▸ **DATASET RECORDS**
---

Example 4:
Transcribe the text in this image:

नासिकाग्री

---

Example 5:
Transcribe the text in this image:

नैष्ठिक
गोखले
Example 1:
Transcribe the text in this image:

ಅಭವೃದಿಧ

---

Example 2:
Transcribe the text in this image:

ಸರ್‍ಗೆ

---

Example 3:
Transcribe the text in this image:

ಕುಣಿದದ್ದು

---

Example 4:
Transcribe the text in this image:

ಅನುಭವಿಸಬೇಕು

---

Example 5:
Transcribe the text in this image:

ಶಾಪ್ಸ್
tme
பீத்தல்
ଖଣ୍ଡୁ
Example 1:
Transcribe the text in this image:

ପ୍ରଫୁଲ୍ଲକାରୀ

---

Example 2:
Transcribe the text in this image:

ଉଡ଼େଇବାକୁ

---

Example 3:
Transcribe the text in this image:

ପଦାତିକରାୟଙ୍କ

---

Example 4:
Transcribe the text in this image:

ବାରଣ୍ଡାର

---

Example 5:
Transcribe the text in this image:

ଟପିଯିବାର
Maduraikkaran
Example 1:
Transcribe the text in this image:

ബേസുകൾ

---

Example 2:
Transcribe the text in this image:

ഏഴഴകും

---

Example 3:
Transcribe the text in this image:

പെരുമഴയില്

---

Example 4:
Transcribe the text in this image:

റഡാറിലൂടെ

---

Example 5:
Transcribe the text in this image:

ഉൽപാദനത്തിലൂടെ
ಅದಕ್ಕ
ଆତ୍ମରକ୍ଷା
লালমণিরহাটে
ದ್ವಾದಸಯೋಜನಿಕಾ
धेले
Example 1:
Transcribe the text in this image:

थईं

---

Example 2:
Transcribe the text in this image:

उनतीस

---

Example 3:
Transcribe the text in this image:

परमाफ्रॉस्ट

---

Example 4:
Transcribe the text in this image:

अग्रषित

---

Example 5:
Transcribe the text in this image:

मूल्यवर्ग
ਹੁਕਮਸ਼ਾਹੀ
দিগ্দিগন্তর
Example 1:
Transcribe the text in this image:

▸ **EXERCISE REQUIREMENTS**
Type the entries out again so that they match exactly.

▸ **WRITTEN REPLY**
---

Example 4:
Transcribe the text in this image:

नासिकाग्री

---

Example 5:
Transcribe the text in this image:

नैष्ठिक
गोखले
Example 1:
Transcribe the text in this image:

ಅಭವೃದಿಧ

---

Example 2:
Transcribe the text in this image:

ಸರ್‍ಗೆ

---

Example 3:
Transcribe the text in this image:

ಕುಣಿದದ್ದು

---

Example 4:
Transcribe the text in this image:

ಅನುಭವಿಸಬೇಕು

---

Example 5:
Transcribe the text in this image:

ಶಾಪ್ಸ್
tme
பீத்தல்
ଖଣ୍ଡୁ
Example 1:
Transcribe the text in this image:

ପ୍ରଫୁଲ୍ଲକାରୀ

---

Example 2:
Transcribe the text in this image:

ଉଡ଼େଇବାକୁ

---

Example 3:
Transcribe the text in this image:

ପଦାତିକରାୟଙ୍କ

---

Example 4:
Transcribe the text in this image:

ବାରଣ୍ଡାର

---

Example 5:
Transcribe the text in this image:

ଟପିଯିବାର
Maduraikkaran
Example 1:
Transcribe the text in this image:

ബേസുകൾ

---

Example 2:
Transcribe the text in this image:

ഏഴഴകും

---

Example 3:
Transcribe the text in this image:

പെരുമഴയില്

---

Example 4:
Transcribe the text in this image:

റഡാറിലൂടെ

---

Example 5:
Transcribe the text in this image:

ഉൽപാദനത്തിലൂടെ
ಅದಕ್ಕ
ଆତ୍ମରକ୍ଷା
লালমণিরহাটে
ದ್ವಾದಸಯೋಜನಿಕಾ
धेले
Example 1:
Transcribe the text in this image:

थईं

---

Example 2:
Transcribe the text in this image:

उनतीस

---

Example 3:
Transcribe the text in this image:

परमाफ्रॉस्ट

---

Example 4:
Transcribe the text in this image:

अग्रषित

---

Example 5:
Transcribe the text in this image:

मूल्यवर्ग
ਹੁਕਮਸ਼ਾਹੀ
দিগ্দিগন্তর
Example 1:
Transcribe the text in this image:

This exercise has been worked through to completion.